PAGE EXCERPT
But they’re not the one’s who make me jealous. No. I’m jealous of another type of worker. One who seems to work in this field with little difficulty. One who comes to work, goes home, and never seems troubled by all the things s/he encounters. One who moves through the field with the greatest of ease, sailing between ports of call, under the full sail of billowing defensiveness. Never touched by the winds of change. Never having to navigate through uncharted territory. Never unsure of where they are going, or what they will do when they get there. In fact, never leaving the safe harbour.
They’re the ones who make me jealous. Let me introduce you to a few of them. I bet they’ll make you jealous too.

Norman Knowsit
Most of you have probably met Norman. After all, he seems to have worked everywhere. I say this because he already knows everything about your program. He’s one of those folks who, no matter what one might suggest, he already knows it. He’s the guy who goes to conferences “although I can’t imagine why he bothers “and sits in the presentations with the firm and clear air of someone who already knows it all. He doesn’t need to learn anything new “and why should he “what could anyone possible teach someone who already “knowsit” all.

DIRECTIVES
(1) In the excerpt on workplace jealousy, substitute "envious" for "jealous" in the passage starting at "But they’re not" and ending at "you jealous too.".
(2) In the excerpt on workplace jealousy, what reason does the writer give for saying Norman seems to have worked everywhere?
These rows come from a separate source.

Dataset excerpts:
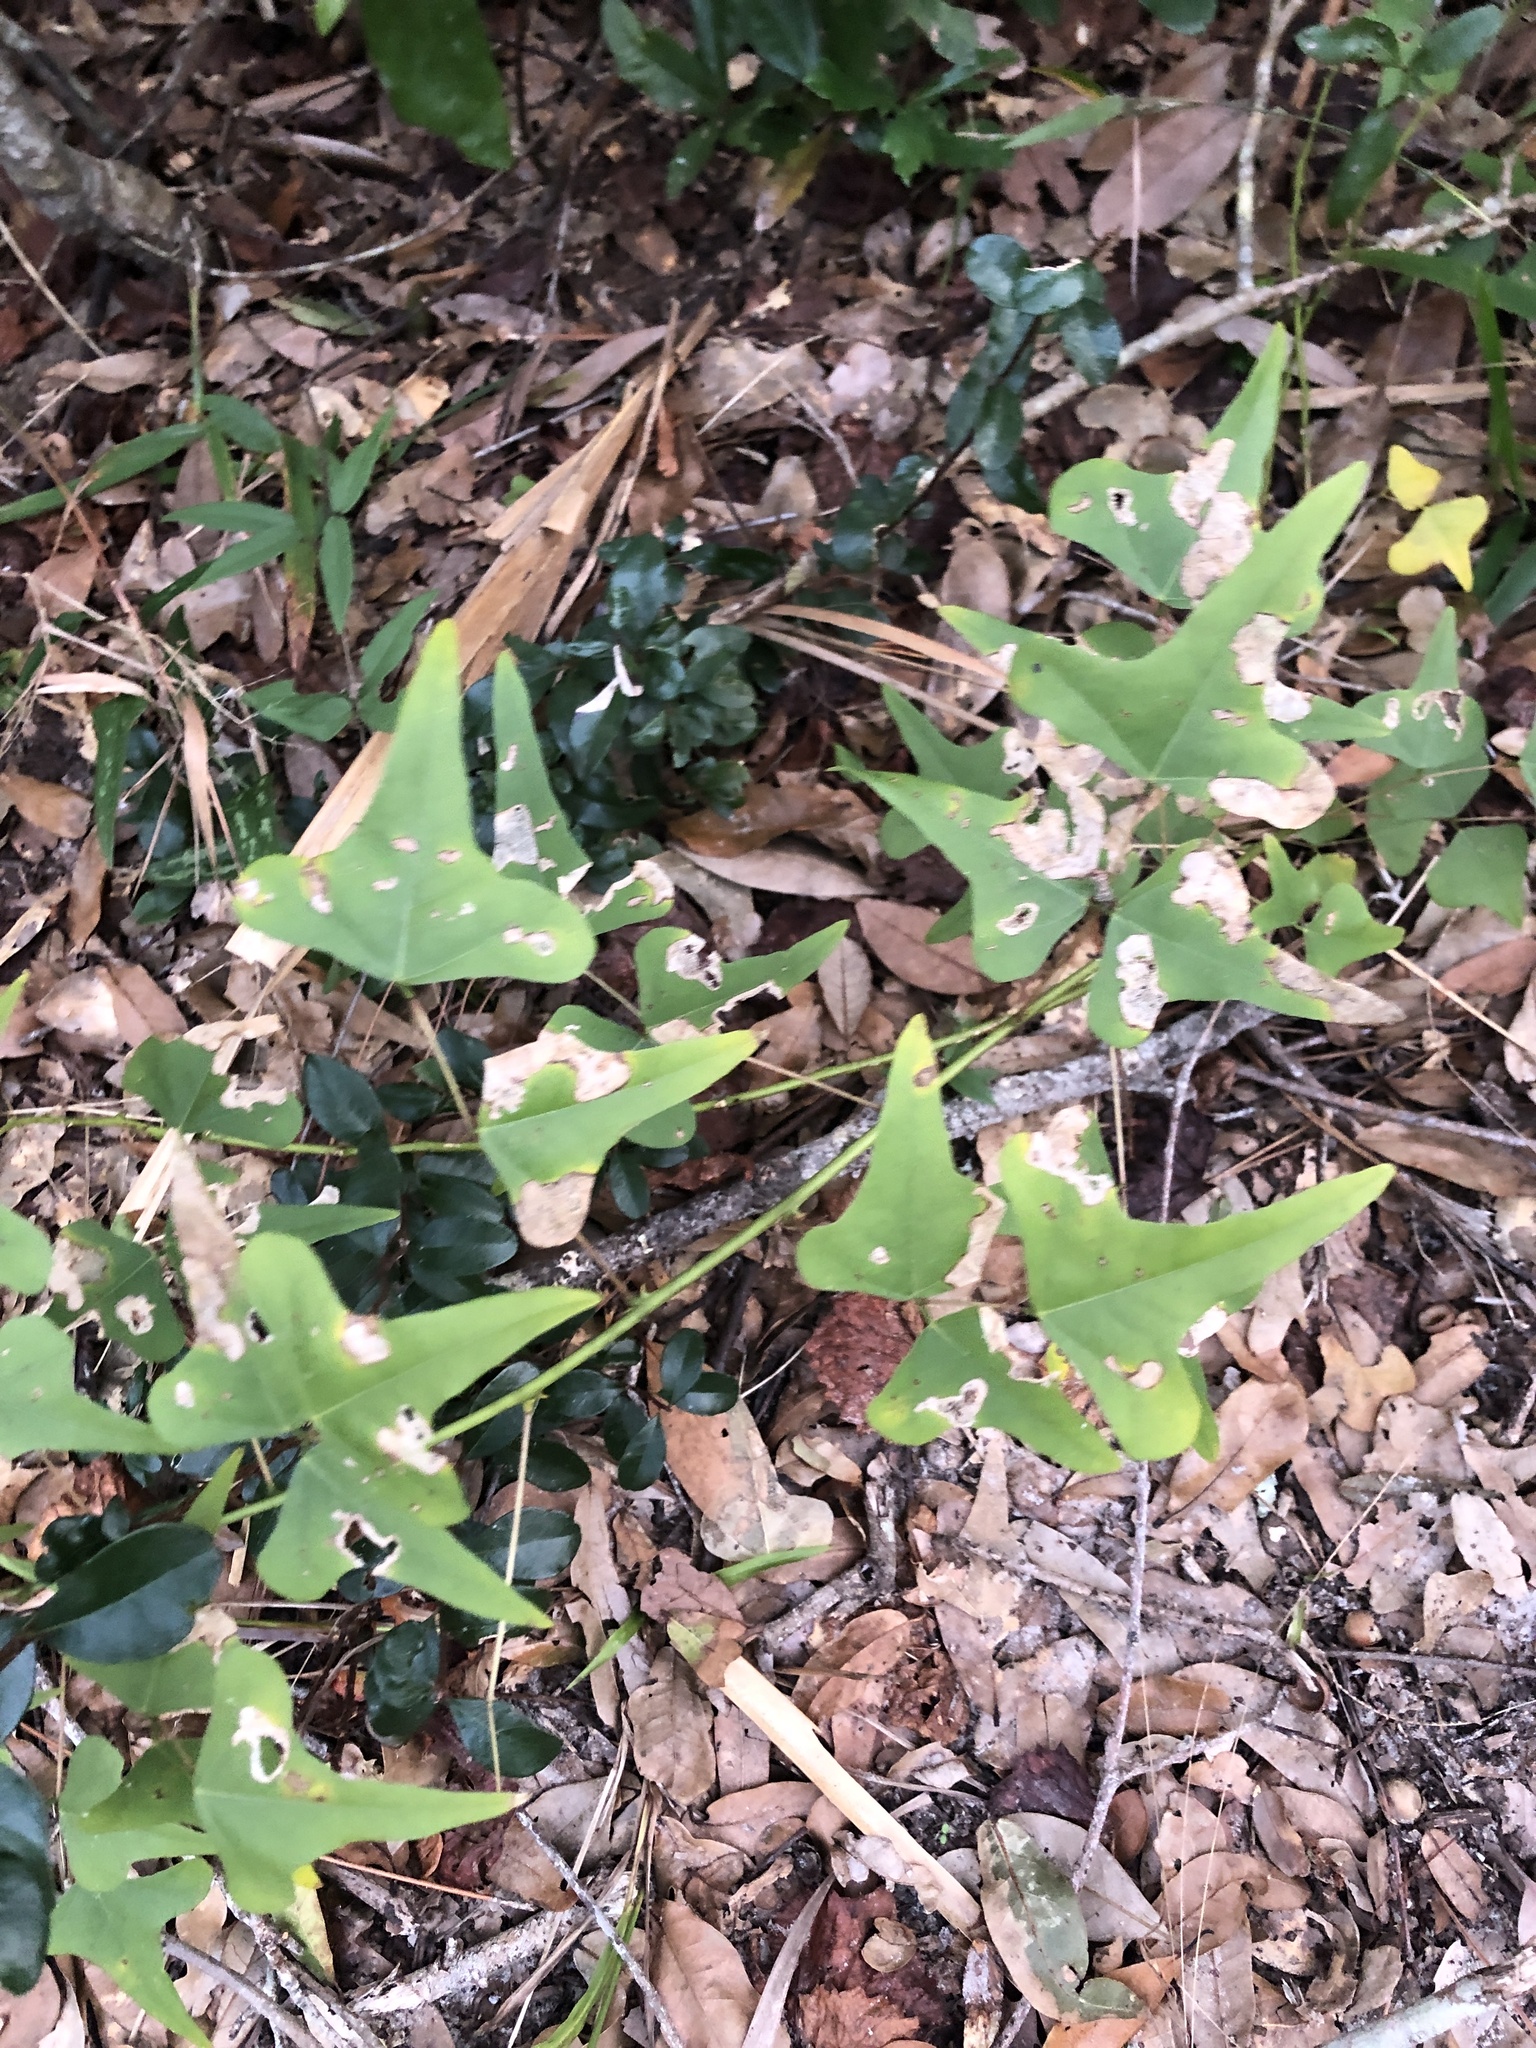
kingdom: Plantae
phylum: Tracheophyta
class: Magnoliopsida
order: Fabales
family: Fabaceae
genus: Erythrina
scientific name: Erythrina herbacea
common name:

ANSWERS TO EACH TASK
(1)
But they’re not the one’s who make me envious. No. I’m envious of another type of worker. One who seems to work in this field with little difficulty. One who comes to work, goes home, and never seems troubled by all the things s/he encounters. One who moves through the field with the greatest of ease, sailing between ports of call, under the full sail of billowing defensiveness. Never touched by the winds of change. Never having to navigate through uncharted territory. Never unsure of where they are going, or what they will do when they get there. In fact, never leaving the safe harbour.
They’re the ones who make me envious. Let me introduce you to a few of them. I bet they’ll make you envious too.

(2) He already knows everything about your program.